▸ Exercise description: Return only the stretch of the material below that begins with the line containing "- [ ] **Embeddings**: Titan" and ends with the line containing "- [ ] Model", exactly; both of those lines belong to it.

▸ Provided data:
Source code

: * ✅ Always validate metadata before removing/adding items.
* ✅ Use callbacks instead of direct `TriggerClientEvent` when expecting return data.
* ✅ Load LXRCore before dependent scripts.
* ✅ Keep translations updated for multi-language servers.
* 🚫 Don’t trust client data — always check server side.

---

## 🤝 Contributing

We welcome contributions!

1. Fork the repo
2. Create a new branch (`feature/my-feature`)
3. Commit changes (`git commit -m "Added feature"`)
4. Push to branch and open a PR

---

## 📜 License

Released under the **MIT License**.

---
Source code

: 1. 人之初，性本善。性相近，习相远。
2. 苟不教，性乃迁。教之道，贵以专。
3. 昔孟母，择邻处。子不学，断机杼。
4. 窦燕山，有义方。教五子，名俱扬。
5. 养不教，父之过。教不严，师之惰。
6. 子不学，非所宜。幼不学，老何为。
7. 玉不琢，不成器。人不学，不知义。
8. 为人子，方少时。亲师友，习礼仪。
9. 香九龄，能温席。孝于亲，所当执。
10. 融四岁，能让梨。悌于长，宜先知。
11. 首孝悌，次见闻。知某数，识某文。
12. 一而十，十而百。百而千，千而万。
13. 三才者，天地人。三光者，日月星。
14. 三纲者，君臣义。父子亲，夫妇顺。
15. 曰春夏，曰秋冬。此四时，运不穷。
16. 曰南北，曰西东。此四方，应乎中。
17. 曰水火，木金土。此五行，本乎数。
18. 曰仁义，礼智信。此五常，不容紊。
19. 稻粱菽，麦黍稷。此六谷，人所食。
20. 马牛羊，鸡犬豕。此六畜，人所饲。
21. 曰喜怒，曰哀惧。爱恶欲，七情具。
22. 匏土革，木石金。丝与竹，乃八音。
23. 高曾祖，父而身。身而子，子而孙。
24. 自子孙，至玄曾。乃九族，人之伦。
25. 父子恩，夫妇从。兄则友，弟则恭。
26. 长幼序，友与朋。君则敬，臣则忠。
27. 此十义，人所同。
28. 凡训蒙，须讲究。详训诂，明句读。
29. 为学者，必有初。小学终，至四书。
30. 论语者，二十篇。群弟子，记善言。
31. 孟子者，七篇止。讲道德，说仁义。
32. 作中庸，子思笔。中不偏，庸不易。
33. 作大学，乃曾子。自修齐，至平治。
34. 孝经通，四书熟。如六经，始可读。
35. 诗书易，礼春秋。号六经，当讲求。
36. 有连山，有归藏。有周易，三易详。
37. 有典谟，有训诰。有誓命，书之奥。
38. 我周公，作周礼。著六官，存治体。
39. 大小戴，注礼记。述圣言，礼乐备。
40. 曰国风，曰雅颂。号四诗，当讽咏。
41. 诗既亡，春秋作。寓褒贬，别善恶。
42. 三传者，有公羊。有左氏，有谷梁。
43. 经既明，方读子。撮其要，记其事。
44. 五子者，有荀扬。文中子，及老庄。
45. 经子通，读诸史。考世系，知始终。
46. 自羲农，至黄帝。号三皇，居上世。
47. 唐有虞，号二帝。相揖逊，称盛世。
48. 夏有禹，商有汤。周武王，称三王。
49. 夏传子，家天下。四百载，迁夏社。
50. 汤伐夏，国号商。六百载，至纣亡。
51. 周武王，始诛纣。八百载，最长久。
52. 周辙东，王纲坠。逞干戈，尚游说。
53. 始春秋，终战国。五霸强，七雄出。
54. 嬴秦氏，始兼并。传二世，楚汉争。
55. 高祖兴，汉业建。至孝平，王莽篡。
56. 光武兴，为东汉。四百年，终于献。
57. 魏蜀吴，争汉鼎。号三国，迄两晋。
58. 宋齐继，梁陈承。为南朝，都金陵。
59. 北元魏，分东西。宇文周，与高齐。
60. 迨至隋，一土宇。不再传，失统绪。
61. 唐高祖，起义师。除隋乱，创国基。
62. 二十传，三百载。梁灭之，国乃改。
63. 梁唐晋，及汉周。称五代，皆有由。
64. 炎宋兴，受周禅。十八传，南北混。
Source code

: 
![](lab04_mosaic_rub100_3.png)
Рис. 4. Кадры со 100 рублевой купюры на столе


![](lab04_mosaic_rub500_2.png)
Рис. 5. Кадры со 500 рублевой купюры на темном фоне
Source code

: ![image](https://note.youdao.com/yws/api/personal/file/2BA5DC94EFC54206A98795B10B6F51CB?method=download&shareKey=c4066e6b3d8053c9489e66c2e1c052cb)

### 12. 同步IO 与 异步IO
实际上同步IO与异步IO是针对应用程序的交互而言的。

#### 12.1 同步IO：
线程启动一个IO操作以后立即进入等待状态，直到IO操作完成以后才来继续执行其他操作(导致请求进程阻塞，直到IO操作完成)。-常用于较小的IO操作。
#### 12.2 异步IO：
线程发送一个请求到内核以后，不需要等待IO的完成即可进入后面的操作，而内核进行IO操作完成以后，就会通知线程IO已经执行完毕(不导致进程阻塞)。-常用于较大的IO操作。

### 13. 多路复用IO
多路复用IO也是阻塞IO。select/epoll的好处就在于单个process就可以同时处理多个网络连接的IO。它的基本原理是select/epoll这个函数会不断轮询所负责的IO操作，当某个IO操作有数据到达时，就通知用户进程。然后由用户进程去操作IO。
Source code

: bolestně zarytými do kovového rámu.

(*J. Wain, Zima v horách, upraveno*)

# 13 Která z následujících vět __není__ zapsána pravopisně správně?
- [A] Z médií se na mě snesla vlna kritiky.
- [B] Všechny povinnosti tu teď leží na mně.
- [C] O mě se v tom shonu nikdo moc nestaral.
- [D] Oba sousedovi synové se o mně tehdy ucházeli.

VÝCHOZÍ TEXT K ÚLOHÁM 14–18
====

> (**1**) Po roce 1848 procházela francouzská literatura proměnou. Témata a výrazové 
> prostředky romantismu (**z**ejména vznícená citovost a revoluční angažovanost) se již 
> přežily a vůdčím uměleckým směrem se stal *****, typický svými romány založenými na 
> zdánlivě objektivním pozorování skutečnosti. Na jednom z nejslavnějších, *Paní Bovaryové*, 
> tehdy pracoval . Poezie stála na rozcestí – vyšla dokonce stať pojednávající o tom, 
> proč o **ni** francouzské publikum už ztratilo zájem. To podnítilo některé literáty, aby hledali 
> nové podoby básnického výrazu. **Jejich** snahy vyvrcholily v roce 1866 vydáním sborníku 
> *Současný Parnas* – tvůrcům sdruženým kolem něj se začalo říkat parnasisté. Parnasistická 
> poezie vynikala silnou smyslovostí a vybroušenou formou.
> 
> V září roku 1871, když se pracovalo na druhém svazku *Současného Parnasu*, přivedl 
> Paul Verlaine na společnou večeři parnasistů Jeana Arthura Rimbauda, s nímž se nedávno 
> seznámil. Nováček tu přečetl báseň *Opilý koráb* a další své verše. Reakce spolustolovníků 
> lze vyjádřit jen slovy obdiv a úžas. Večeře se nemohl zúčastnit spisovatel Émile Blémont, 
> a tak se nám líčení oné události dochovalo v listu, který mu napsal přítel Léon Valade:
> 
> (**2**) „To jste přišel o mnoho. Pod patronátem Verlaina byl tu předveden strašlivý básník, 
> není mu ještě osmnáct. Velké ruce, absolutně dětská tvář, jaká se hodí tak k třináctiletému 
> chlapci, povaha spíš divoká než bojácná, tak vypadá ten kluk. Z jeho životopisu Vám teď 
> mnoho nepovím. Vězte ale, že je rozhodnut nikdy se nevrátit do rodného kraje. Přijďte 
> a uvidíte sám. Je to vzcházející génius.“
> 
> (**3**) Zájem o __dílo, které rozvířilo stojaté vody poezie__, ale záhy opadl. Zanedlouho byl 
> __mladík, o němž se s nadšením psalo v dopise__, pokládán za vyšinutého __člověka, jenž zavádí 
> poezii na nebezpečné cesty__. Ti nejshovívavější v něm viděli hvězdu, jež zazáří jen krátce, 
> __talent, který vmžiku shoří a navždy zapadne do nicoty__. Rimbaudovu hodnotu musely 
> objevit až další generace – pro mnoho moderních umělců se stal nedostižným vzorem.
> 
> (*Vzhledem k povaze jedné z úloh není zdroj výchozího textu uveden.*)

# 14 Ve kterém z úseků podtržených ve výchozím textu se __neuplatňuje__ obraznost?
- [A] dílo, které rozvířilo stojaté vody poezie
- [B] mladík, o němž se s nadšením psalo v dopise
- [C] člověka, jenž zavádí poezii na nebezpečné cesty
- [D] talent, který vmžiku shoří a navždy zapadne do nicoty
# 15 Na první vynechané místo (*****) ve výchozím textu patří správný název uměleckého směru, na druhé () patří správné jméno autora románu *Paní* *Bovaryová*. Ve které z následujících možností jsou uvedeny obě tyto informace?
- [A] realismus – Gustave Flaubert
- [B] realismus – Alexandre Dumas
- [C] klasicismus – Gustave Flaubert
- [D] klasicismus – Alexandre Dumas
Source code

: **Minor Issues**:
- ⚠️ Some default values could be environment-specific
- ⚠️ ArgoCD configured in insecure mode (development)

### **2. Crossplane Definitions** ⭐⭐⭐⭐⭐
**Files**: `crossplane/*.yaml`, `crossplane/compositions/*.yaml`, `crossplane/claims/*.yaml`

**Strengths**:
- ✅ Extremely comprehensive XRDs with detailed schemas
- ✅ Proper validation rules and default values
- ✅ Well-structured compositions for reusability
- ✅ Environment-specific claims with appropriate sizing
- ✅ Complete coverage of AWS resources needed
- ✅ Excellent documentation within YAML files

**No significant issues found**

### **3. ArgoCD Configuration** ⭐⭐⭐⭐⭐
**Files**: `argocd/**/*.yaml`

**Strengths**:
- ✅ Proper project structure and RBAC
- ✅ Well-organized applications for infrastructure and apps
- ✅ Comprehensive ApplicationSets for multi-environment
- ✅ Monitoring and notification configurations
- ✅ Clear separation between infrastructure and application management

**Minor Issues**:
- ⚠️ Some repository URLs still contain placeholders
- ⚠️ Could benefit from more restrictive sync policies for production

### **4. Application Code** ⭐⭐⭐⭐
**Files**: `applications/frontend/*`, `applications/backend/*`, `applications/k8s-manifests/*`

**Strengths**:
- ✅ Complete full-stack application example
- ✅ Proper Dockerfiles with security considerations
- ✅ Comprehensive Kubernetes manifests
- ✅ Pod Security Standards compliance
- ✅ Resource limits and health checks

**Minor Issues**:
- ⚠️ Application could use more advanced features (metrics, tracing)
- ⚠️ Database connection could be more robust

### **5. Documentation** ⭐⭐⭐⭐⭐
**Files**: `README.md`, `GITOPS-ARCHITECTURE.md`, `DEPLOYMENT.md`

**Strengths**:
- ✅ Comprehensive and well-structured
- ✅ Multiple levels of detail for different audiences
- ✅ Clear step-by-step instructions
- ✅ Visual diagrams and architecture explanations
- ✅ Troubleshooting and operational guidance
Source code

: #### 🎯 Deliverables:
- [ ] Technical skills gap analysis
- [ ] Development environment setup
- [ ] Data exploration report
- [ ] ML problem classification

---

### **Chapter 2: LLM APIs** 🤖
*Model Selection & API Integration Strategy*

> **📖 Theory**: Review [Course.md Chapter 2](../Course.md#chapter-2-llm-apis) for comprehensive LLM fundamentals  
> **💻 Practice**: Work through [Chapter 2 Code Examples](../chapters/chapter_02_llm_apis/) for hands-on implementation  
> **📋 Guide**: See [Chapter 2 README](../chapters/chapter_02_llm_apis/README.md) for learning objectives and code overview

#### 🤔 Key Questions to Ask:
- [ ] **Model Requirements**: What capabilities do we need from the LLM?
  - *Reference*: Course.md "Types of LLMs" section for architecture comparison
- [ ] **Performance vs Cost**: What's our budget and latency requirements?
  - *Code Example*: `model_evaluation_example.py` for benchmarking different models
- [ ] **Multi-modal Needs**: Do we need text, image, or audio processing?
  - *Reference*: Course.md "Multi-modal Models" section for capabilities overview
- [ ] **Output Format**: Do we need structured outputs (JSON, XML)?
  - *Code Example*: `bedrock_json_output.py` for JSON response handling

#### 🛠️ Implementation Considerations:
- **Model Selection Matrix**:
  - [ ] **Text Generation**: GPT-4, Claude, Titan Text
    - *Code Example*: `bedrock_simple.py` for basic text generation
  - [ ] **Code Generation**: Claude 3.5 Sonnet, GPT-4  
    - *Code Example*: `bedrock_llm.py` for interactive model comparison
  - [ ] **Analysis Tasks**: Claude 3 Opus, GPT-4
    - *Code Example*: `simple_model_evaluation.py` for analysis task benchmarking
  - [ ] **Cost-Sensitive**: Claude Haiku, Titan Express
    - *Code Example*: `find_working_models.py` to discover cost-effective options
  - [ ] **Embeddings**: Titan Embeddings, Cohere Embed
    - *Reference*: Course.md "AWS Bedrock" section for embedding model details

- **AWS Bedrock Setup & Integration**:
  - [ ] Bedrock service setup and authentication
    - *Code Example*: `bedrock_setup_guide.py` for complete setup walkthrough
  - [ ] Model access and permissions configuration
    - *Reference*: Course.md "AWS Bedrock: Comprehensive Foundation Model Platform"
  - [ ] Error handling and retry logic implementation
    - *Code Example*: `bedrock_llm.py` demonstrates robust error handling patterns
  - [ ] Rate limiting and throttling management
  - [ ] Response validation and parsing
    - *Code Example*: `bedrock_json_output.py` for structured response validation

▸ Result below:
  - [ ] **Embeddings**: Titan Embeddings, Cohere Embed
    - *Reference*: Course.md "AWS Bedrock" section for embedding model details

- **AWS Bedrock Setup & Integration**:
  - [ ] Bedrock service setup and authentication
    - *Code Example*: `bedrock_setup_guide.py` for complete setup walkthrough
  - [ ] Model access and permissions configuration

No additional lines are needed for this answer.